AIM OF THE EXERCISE. Using the string "alone" as the key, pull each matching line out of the records below.

BEGIN RECORDS SHOWN

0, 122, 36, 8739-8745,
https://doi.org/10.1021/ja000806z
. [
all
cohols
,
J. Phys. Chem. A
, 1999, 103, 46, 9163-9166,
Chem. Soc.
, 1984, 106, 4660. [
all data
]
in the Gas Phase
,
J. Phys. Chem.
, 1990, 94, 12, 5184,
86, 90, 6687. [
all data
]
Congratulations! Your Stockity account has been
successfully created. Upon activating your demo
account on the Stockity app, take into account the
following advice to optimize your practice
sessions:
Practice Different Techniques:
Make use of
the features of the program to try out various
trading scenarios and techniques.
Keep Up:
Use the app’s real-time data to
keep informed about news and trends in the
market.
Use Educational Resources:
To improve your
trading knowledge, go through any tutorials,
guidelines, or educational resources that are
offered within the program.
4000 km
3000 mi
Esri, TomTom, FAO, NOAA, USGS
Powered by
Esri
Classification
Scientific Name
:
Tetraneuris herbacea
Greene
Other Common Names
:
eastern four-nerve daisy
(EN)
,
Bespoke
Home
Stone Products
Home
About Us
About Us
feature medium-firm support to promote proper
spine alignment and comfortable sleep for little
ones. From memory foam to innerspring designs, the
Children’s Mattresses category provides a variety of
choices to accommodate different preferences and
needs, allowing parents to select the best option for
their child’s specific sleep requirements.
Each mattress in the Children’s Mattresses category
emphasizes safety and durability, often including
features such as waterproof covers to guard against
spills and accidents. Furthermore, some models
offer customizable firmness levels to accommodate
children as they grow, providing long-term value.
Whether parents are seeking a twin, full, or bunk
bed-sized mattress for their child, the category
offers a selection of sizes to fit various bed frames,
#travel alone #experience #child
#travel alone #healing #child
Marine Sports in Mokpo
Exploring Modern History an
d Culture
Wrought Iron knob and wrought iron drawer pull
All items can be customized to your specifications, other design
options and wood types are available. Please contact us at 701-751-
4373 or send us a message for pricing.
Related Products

END RECORDS SHOWN

COMPLETED TASK.
#travel alone #experience #child
#travel alone #healing #child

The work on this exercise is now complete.